Aim:
Reproduce verbatim the lines of the records starting at the line that contains "order: Passeriformes" and ending at the final line of the records. Omit the pictures from your answer.

** Start Data for processing **

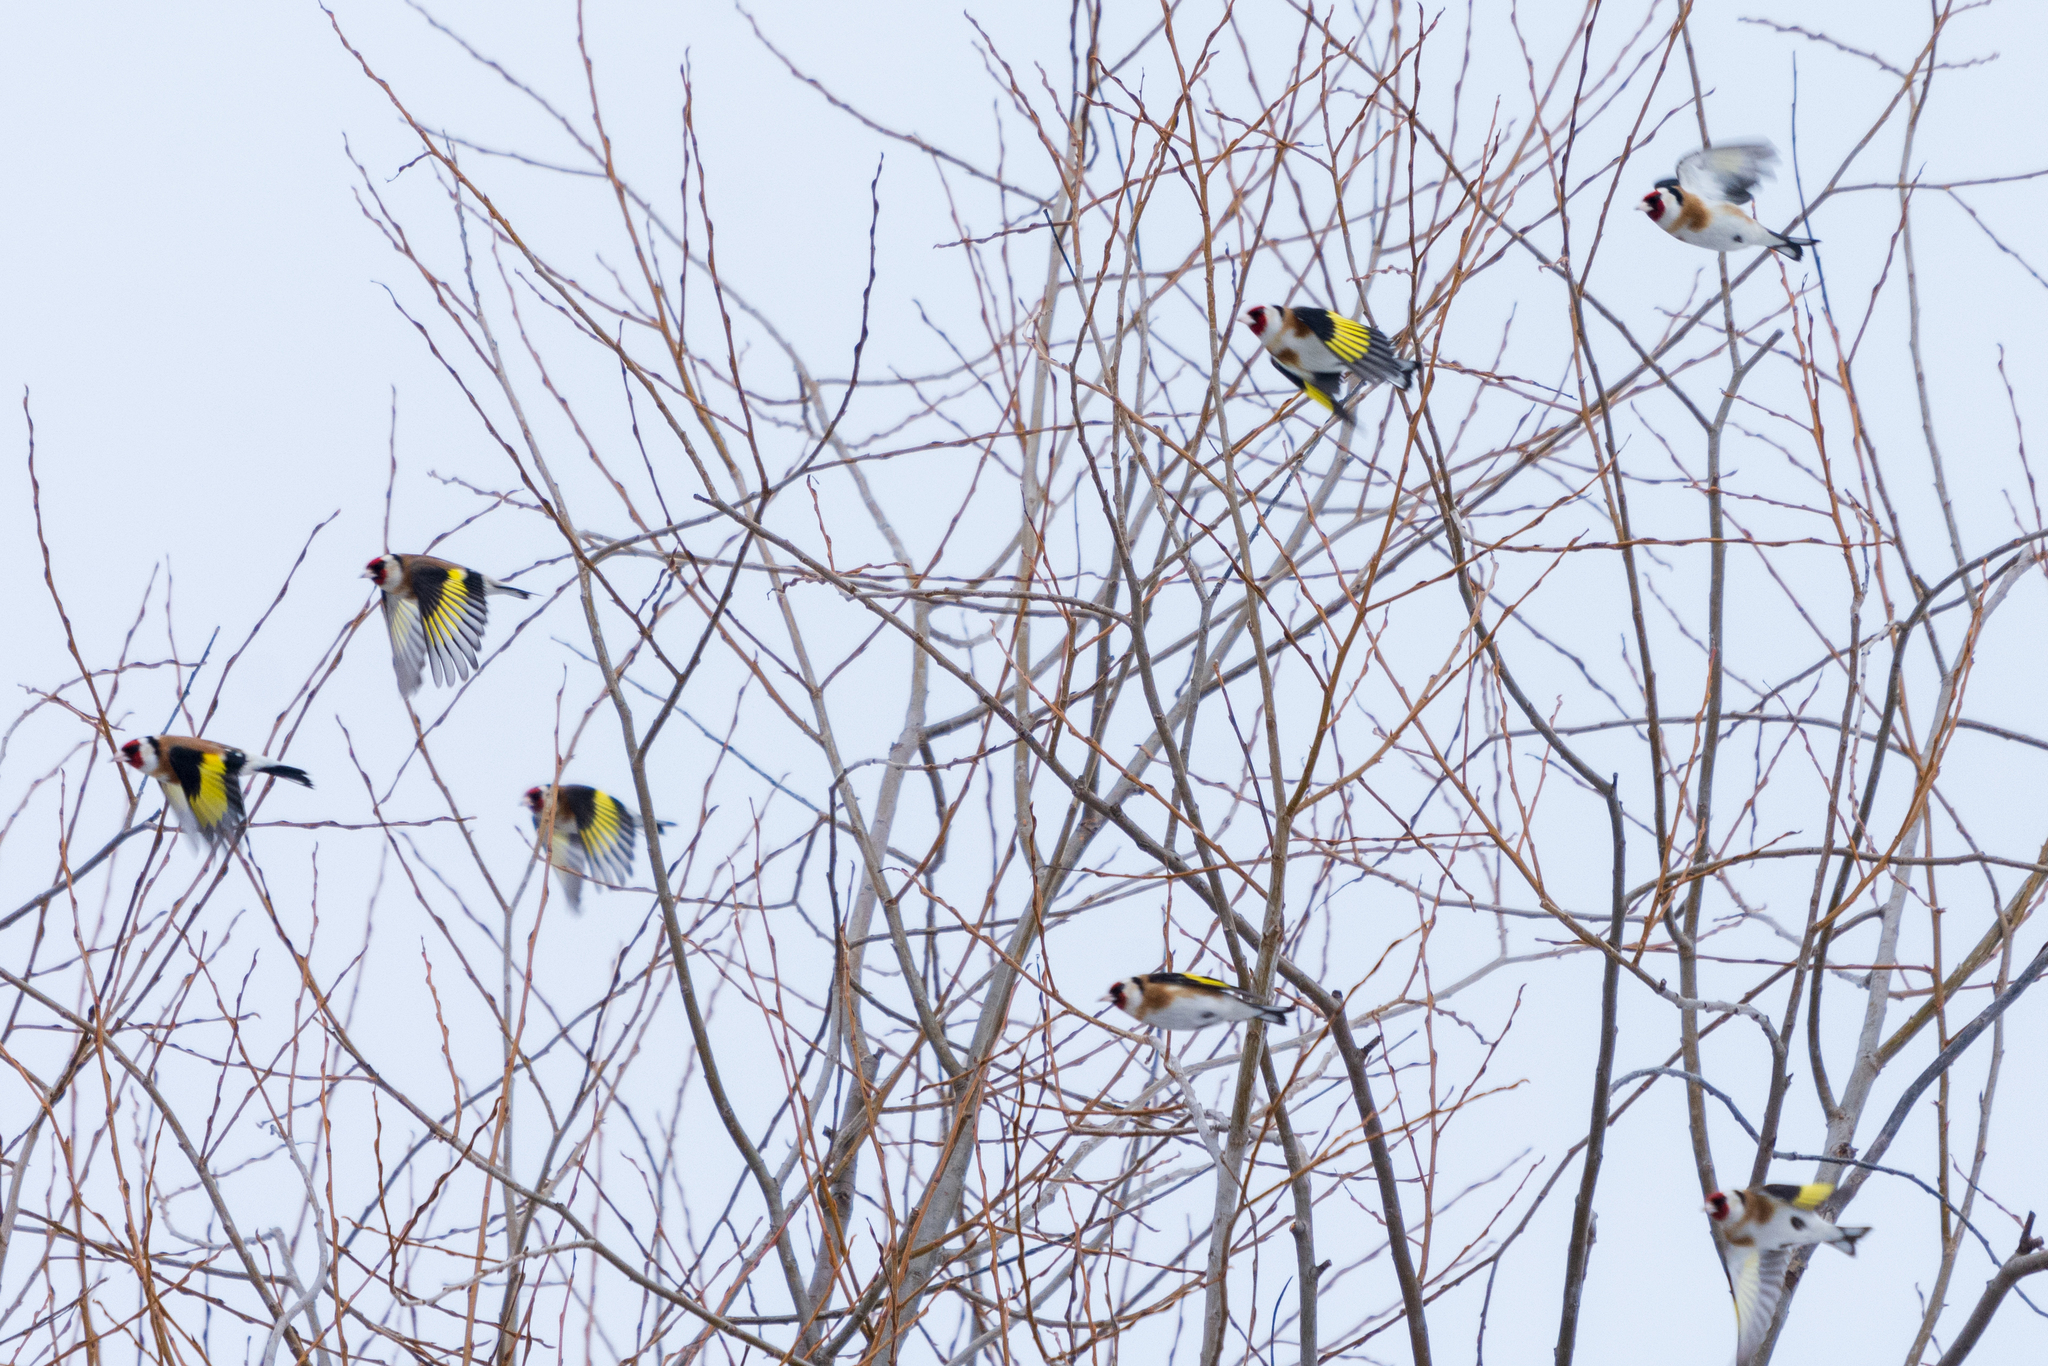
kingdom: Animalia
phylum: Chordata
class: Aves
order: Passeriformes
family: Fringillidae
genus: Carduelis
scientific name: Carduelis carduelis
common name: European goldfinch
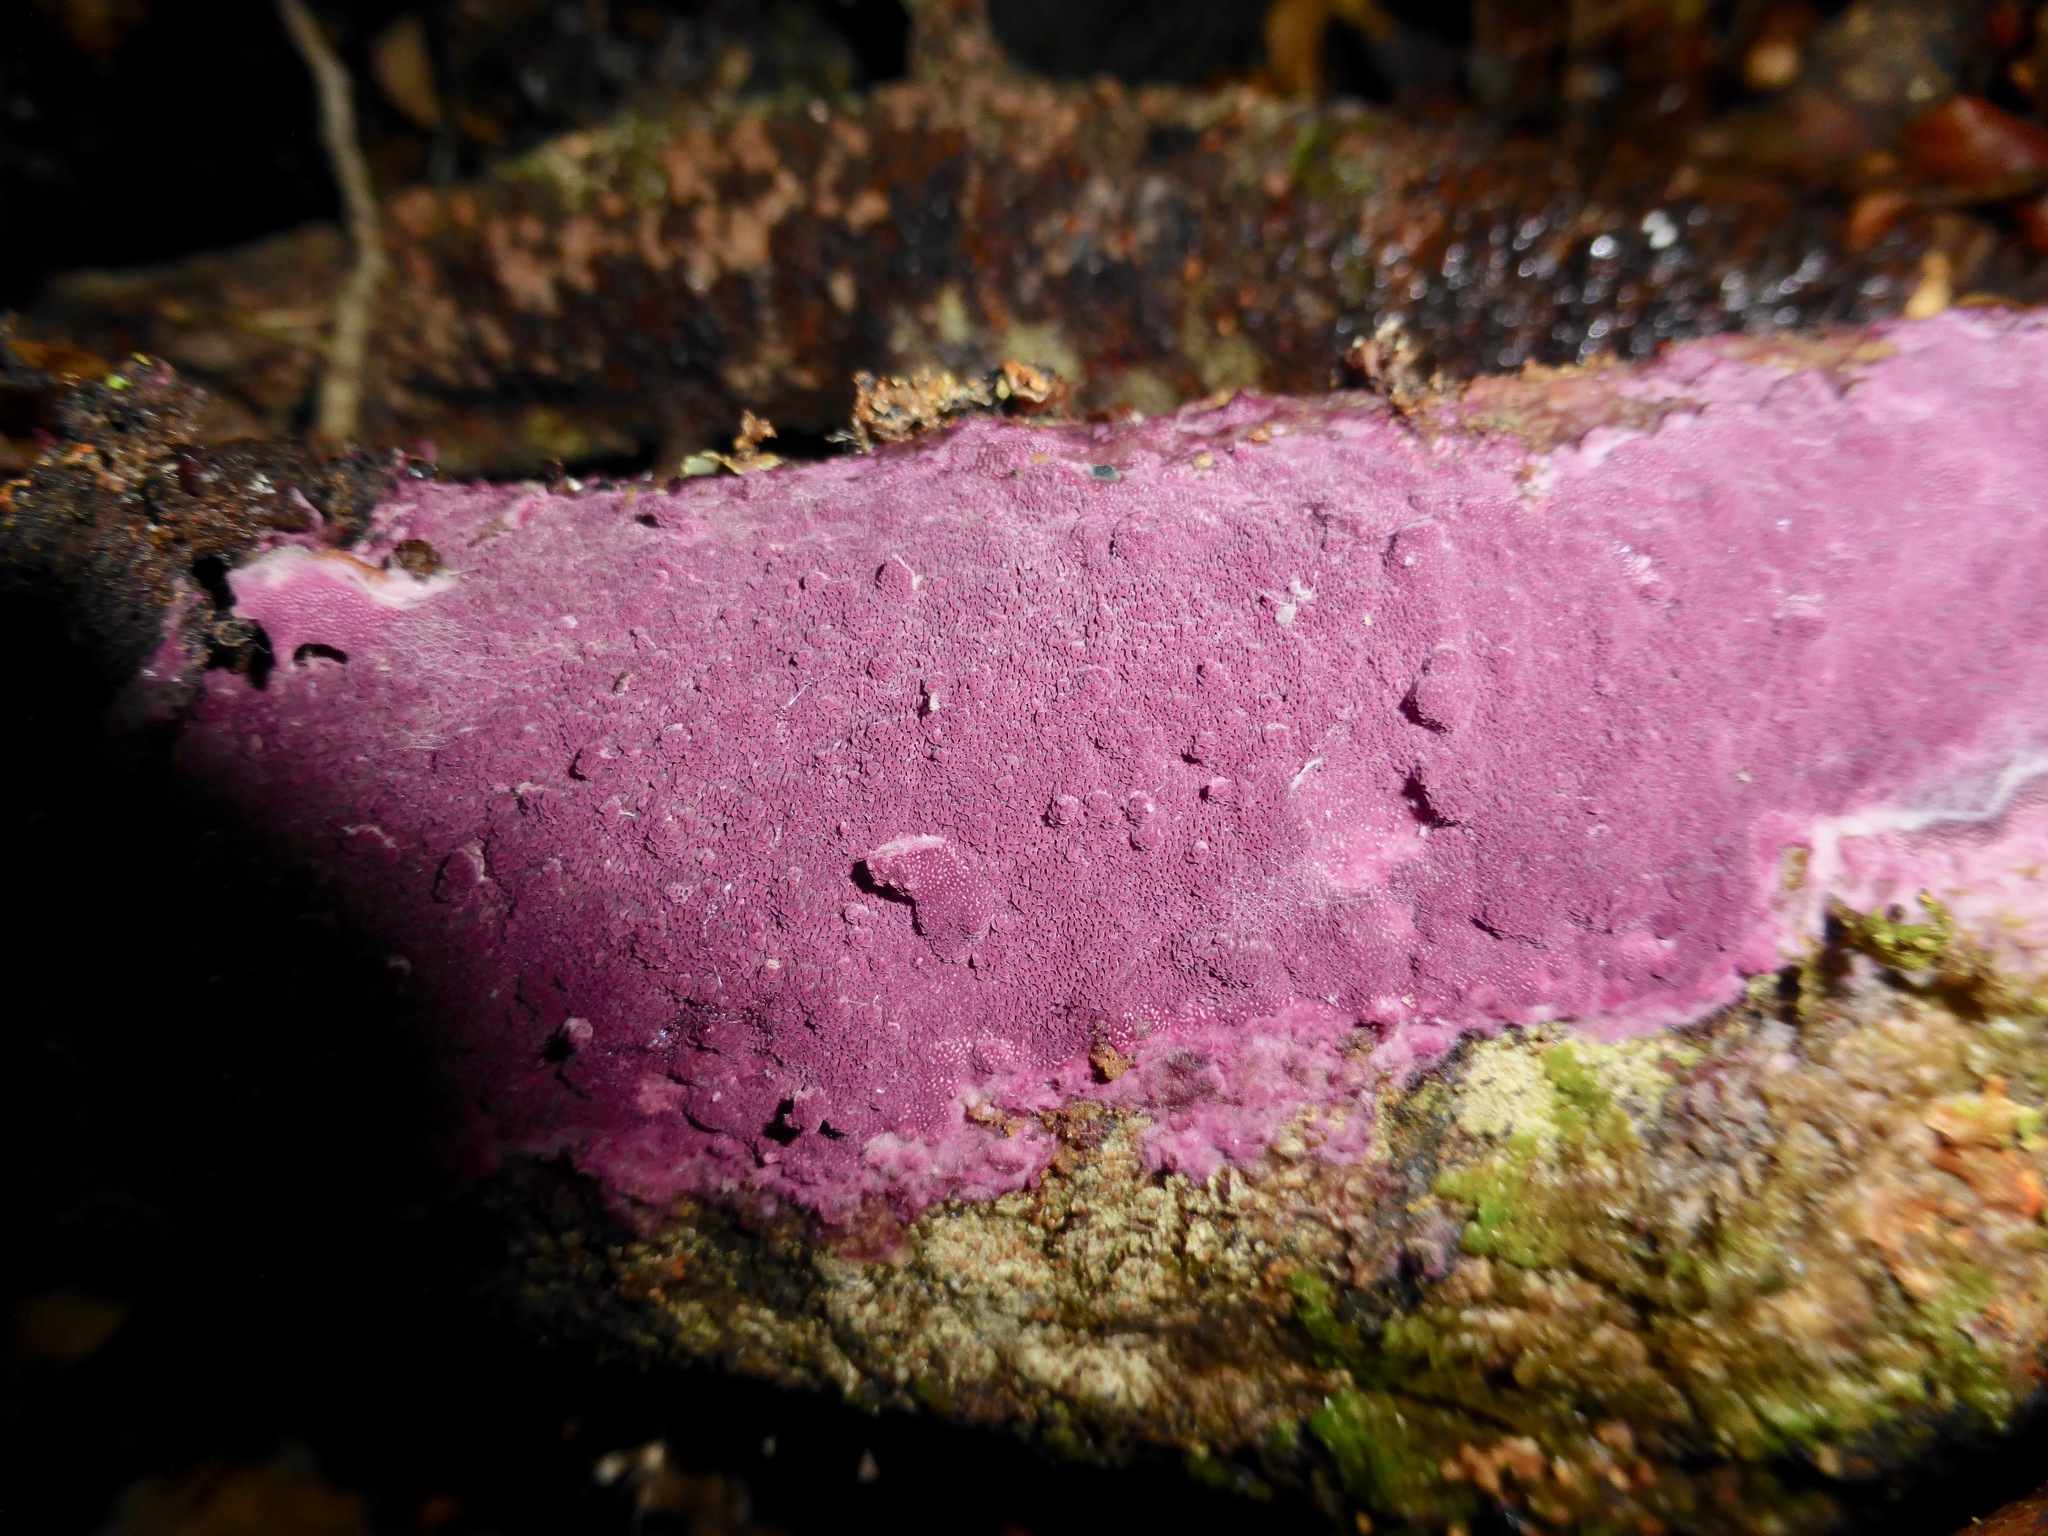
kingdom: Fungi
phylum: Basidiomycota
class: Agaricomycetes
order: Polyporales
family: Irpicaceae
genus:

** End Data for processing **

Output:
order: Passeriformes
family: Fringillidae
genus: Carduelis
scientific name: Carduelis carduelis
common name: European goldfinch
kingdom: Fungi
phylum: Basidiomycota
class: Agaricomycetes
order: Polyporales
family: Irpicaceae
genus:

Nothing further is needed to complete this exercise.